START SOURCE DATA

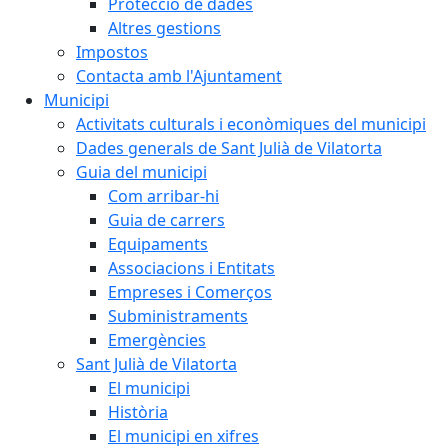
Protecció de dades
Altres gestions
Impostos
Contacta amb l'Ajuntament
Municipi
Activitats culturals i econòmiques del municipi
Dades generals de Sant Julià de Vilatorta
Guia del municipi
Com arribar-hi
Guia de carrers
Equipaments
Associacions i Entitats
Empreses i Comerços
Subministraments
Emergències
Sant Julià de Vilatorta
El municipi
Història
El municipi en xifres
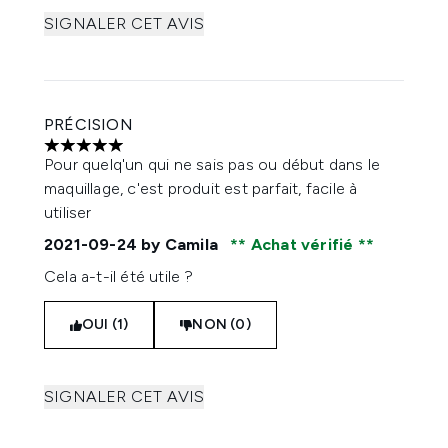
SIGNALER CET AVIS
PRÉCISION
5 étoiles sur un maximum de 5
Pour quelq'un qui ne sais pas ou début dans le
maquillage, c'est produit est parfait, facile à
utiliser
2021-09-24
by Camila
Achat vérifié
Cela a-t-il été utile ?
OUI (1)
NON (0)
SIGNALER CET AVIS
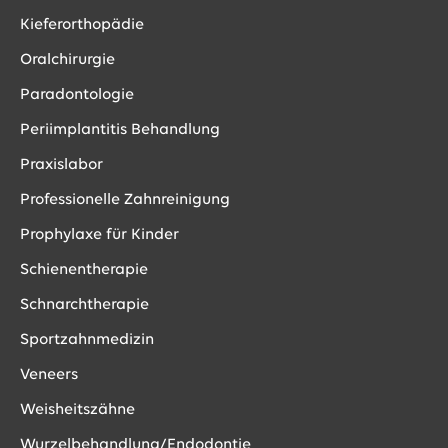
Kieferorthopädie
Oralchirurgie
Paradontologie
Periimplantitis Behandlung
Praxislabor
Professionelle Zahnreinigung
Prophylaxe für Kinder
Schienentherapie
Schnarchtherapie
Sportzahnmedizin
Veneers
Weisheitszähne
Wurzelbehandlung/Endodontie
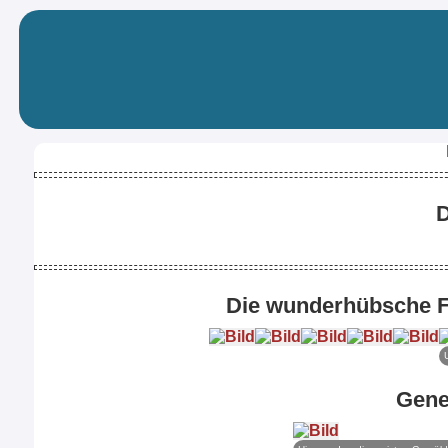
D
Die wunderhübsche Fr
Gene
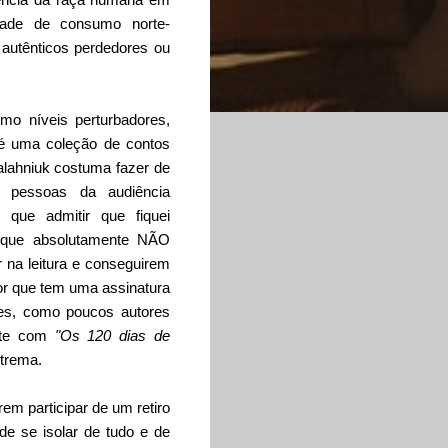
dade de consumo norte-
autênticos perdedores ou
mo níveis perturbadores,
 é uma coleção de contos
alahniuk costuma fazer de
pessoas da audiência
que admitir que fiquei
, que absolutamente NÃO
r na leitura e conseguirem
tor que tem uma assinatura
res, como poucos autores
ante com
"Os 120 dias de
xtrema.
m participar de um retiro
de se isolar de tudo e de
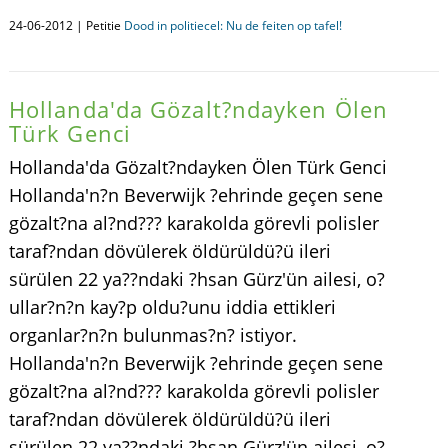
24-06-2012 | Petitie
Dood in politiecel: Nu de feiten op tafel!
Hollanda'da Gözalt?ndayken Ölen
Türk Genci
Hollanda'da Gözalt?ndayken Ölen Türk Genci
Hollanda'n?n Beverwijk ?ehrinde geçen sene
gözalt?na al?nd??? karakolda görevli polisler
taraf?ndan dövülerek öldürüldü?ü ileri
sürülen 22 ya??ndaki ?hsan Gürz'ün ailesi, o?
ullar?n?n kay?p oldu?unu iddia ettikleri
organlar?n?n bulunmas?n? istiyor.
Hollanda'n?n Beverwijk ?ehrinde geçen sene
gözalt?na al?nd??? karakolda görevli polisler
taraf?ndan dövülerek öldürüldü?ü ileri
sürülen 22 ya??ndaki ?hsan Gürz'ün ailesi, o?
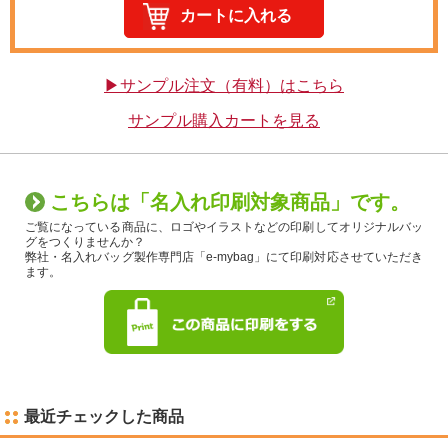
▶サンプル注文（有料）はこちら
サンプル購入カートを見る
こちらは「名入れ印刷対象商品」です。
ご覧になっている商品に、ロゴやイラストなどの印刷してオリジナルバッ
グをつくりませんか？
弊社・名入れバッグ製作専門店「e-mybag」にて印刷対応させていただき
ます。
最近チェックした商品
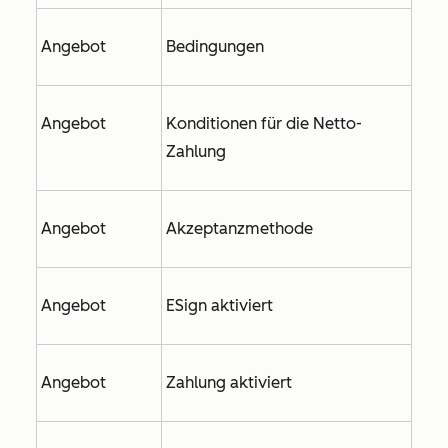
Angebot
Bedingungen
Angebot
Konditionen für die Netto-
Zahlung
Angebot
Akzeptanzmethode
Angebot
ESign aktiviert
Angebot
Zahlung aktiviert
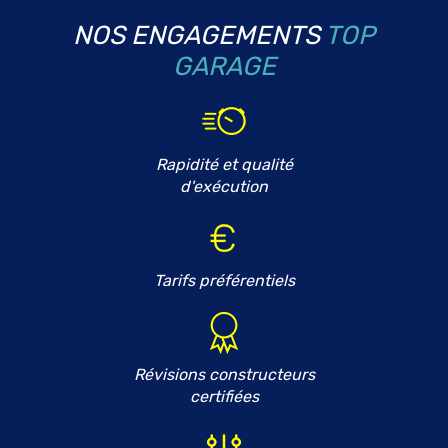
NOS ENGAGEMENTS
TOP
GARAGE
Rapidité et qualité
d'exécution
Tarifs préférentiels
Révisions constructeurs
certifiées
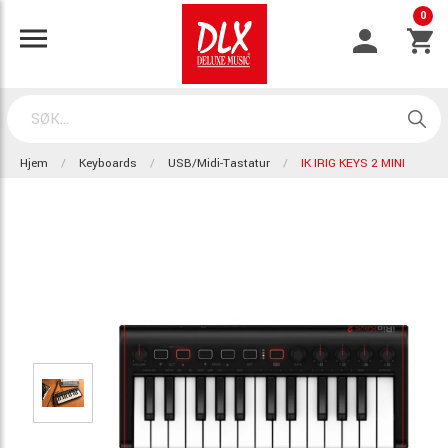
0
Hjem
Keyboards
USB/Midi-Tastatur
IK IRIG KEYS 2 MINI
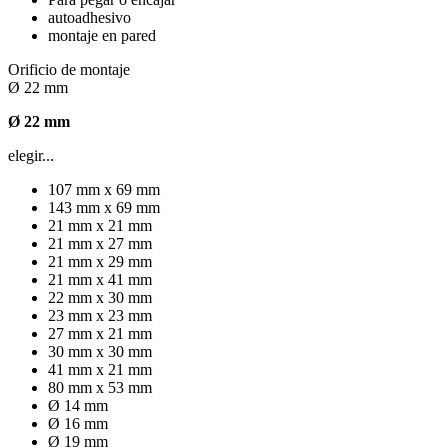
autoadhesivo
montaje en pared
Orificio de montaje
Ø 22 mm
Ø 22 mm
elegir...
107 mm x 69 mm
143 mm x 69 mm
21 mm x 21 mm
21 mm x 27 mm
21 mm x 29 mm
21 mm x 41 mm
22 mm x 30 mm
23 mm x 23 mm
27 mm x 21 mm
30 mm x 30 mm
41 mm x 21 mm
80 mm x 53 mm
Ø 14 mm
Ø 16 mm
Ø 19 mm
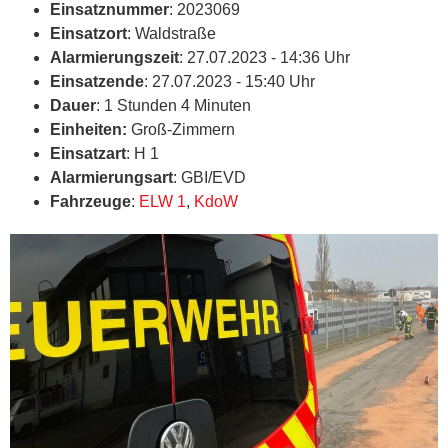
Einsatznummer
: 2023069
Einsatzort
: Waldstraße
Alarmierungszeit
: 27.07.2023 - 14:36 Uhr
Einsatzende
: 27.07.2023 - 15:40 Uhr
Dauer
: 1 Stunden 4 Minuten
Einheiten:
Groß-Zimmern
Einsatzart
: H 1
Alarmierungsart
: GBI/EVD
Fahrzeuge
:
ELW 1
,
KdoW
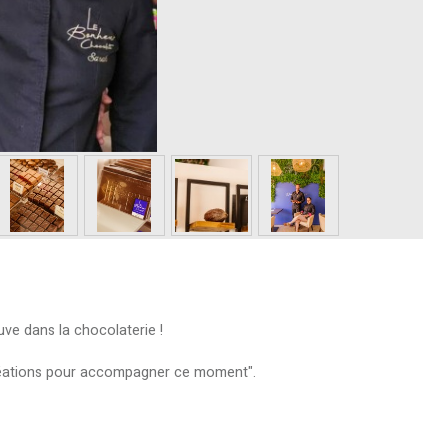
uve dans la chocolaterie !
réations pour accompagner ce moment".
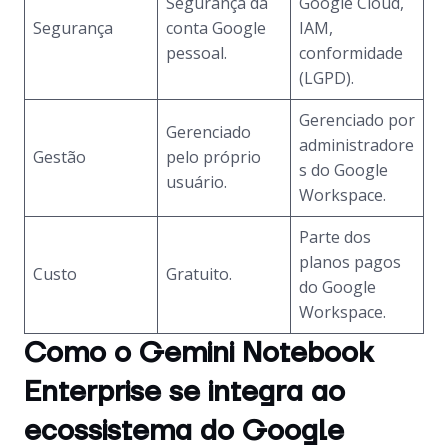
Segurança da
Google Cloud,
Segurança
conta Google
IAM,
pessoal.
conformidade
(LGPD).
Gerenciado por
Gerenciado
administradore
Gestão
pelo próprio
s do Google
usuário.
Workspace.
Parte dos
planos pagos
Custo
Gratuito.
do Google
Workspace.
Como o Gemini Notebook
Enterprise se integra ao
ecossistema do Google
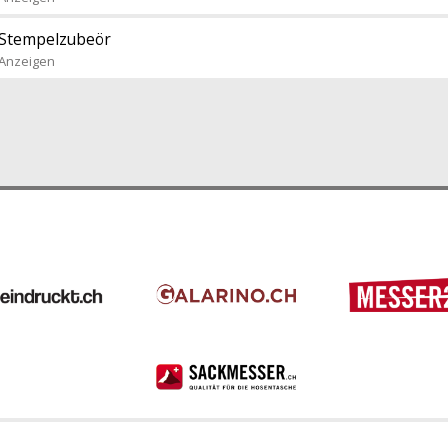
Stempelzubeör
Anzeigen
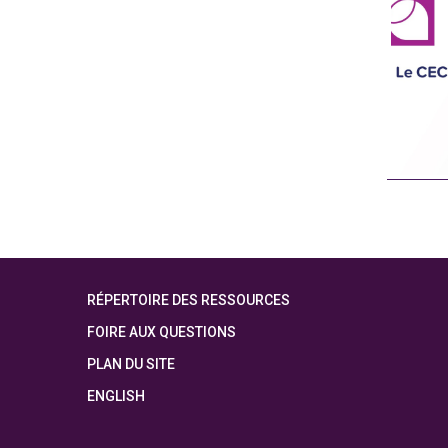
RÉPERTOIRE DES RESSOURCES
FOIRE AUX QUESTIONS
PLAN DU SITE
ENGLISH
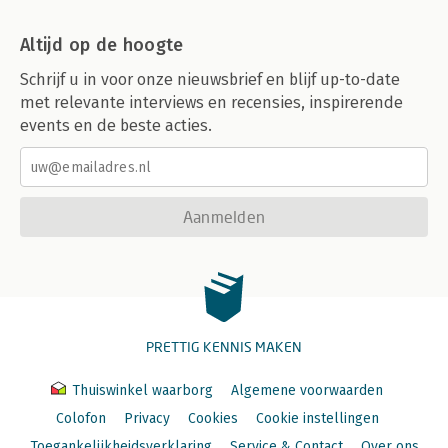
Altijd op de hoogte
Schrijf u in voor onze nieuwsbrief en blijf up-to-date
met relevante interviews en recensies, inspirerende
events en de beste acties.
Aanmelden
PRETTIG KENNIS MAKEN
Thuiswinkel waarborg
Algemene voorwaarden
Colofon
Privacy
Cookies
Cookie instellingen
Toegankelijkheidsverklaring
Service & Contact
Over ons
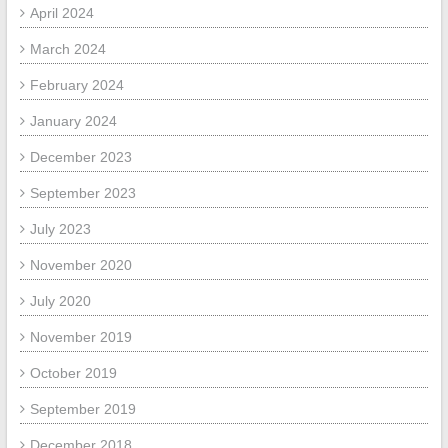
April 2024
March 2024
February 2024
January 2024
December 2023
September 2023
July 2023
November 2020
July 2020
November 2019
October 2019
September 2019
December 2018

END SOURCE DATA

**AIM OF THE EXERCISE:**
Each record should be quoted exactly, with the images omitted.

**EXERCISE OUTPUT:**
Protecció de dades
Altres gestions
Impostos
Contacta amb l'Ajuntament
Municipi
Activitats culturals i econòmiques del municipi
Dades generals de Sant Julià de Vilatorta
Guia del municipi
Com arribar-hi
Guia de carrers
Equipaments
Associacions i Entitats
Empreses i Comerços
Subministraments
Emergències
Sant Julià de Vilatorta
El municipi
Història
El municipi en xifres
SIGNALER CET AVIS
PRÉCISION
5 étoiles sur un maximum de 5
Pour quelq'un qui ne sais pas ou début dans le
maquillage, c'est produit est parfait, facile à
utiliser
2021-09-24
by Camila
Achat vérifié
Cela a-t-il été utile ?
OUI (1)
NON (0)
SIGNALER CET AVIS
Kieferorthopädie
Oralchirurgie
Paradontologie
Periimplantitis Behandlung
Praxislabor
Professionelle Zahnreinigung
Prophylaxe für Kinder
Schienentherapie
Schnarchtherapie
Sportzahnmedizin
Veneers
Weisheitszähne
Wurzelbehandlung/Endodontie
D
Die wunderhübsche Fr
Gene
dade de consumo norte-
autênticos perdedores ou
mo níveis perturbadores,
 é uma coleção de contos
alahniuk costuma fazer de
pessoas da audiência
que admitir que fiquei
, que absolutamente NÃO
r na leitura e conseguirem
tor que tem uma assinatura
res, como poucos autores
ante com
"Os 120 dias de
xtrema.
m participar de um retiro
de se isolar de tudo e de
24-06-2012 | Petitie
Dood in politiecel: Nu de feiten op tafel!
Hollanda'da Gözalt?ndayken Ölen
Türk Genci
Hollanda'da Gözalt?ndayken Ölen Türk Genci
Hollanda'n?n Beverwijk ?ehrinde geçen sene
gözalt?na al?nd??? karakolda görevli polisler
taraf?ndan dövülerek öldürüldü?ü ileri
sürülen 22 ya??ndaki ?hsan Gürz'ün ailesi, o?
ullar?n?n kay?p oldu?unu iddia ettikleri
organlar?n?n bulunmas?n? istiyor.
Hollanda'n?n Beverwijk ?ehrinde geçen sene
gözalt?na al?nd??? karakolda görevli polisler
taraf?ndan dövülerek öldürüldü?ü ileri
sürülen 22 ya??ndaki ?hsan Gürz'ün ailesi, o?
▶サンプル注文（有料）はこちら
サンプル購入カートを見る
こちらは「名入れ印刷対象商品」です。
ご覧になっている商品に、ロゴやイラストなどの印刷してオリジナルバッ
グをつくりませんか？
弊社・名入れバッグ製作専門店「e-mybag」にて印刷対応させていただき
ます。
最近チェックした商品
Angebot
Bedingungen
Angebot
Konditionen für die Netto-
Zahlung
Angebot
Akzeptanzmethode
Angebot
ESign aktiviert
Angebot
Zahlung aktiviert
NOS ENGAGEMENTS
TOP
GARAGE
Rapidité et qualité
d'exécution
Tarifs préférentiels
Révisions constructeurs
certifiées
0
Hjem
Keyboards
USB/Midi-Tastatur
IK IRIG KEYS 2 MINI
autoadhesivo
montaje en pared
Orificio de montaje
Ø 22 mm
Ø 22 mm
elegir...
107 mm x 69 mm
143 mm x 69 mm
21 mm x 21 mm
21 mm x 27 mm
21 mm x 29 mm
21 mm x 41 mm
22 mm x 30 mm
23 mm x 23 mm
27 mm x 21 mm
30 mm x 30 mm
41 mm x 21 mm
80 mm x 53 mm
Ø 14 mm
Ø 16 mm
Ø 19 mm
Einsatznummer
: 2023069
Einsatzort
: Waldstraße
Alarmierungszeit
: 27.07.2023 - 14:36 Uhr
Einsatzende
: 27.07.2023 - 15:40 Uhr
Dauer
: 1 Stunden 4 Minuten
Einheiten:
Groß-Zimmern
Einsatzart
: H 1
Alarmierungsart
: GBI/EVD
Fahrzeuge
:
ELW 1
,
KdoW
uve dans la chocolaterie !
réations pour accompagner ce moment".
Segurança da
Google Cloud,
Segurança
conta Google
IAM,
pessoal.
conformidade
(LGPD).
Gerenciado por
Gerenciado
administradore
Gestão
pelo próprio
s do Google
usuário.
Workspace.
Parte dos
planos pagos
Custo
Gratuito.
do Google
Workspace.
Como o Gemini Notebook
Enterprise se integra ao
ecossistema do Google
Stempelzubeör
Anzeigen
RÉPERTOIRE DES RESSOURCES
FOIRE AUX QUESTIONS
PLAN DU SITE
ENGLISH
Altijd op de hoogte
Schrijf u in voor onze nieuwsbrief en blijf up-to-date
met relevante interviews en recensies, inspirerende
events en de beste acties.
Aanmelden
PRETTIG KENNIS MAKEN
Thuiswinkel waarborg
Algemene voorwaarden
Colofon
Privacy
Cookies
Cookie instellingen
Toegankelijkheidsverklaring
Service & Contact
Over ons
April 2024
March 2024
February 2024
January 2024
December 2023
September 2023
July 2023
November 2020
July 2020
November 2019
October 2019
September 2019
December 2018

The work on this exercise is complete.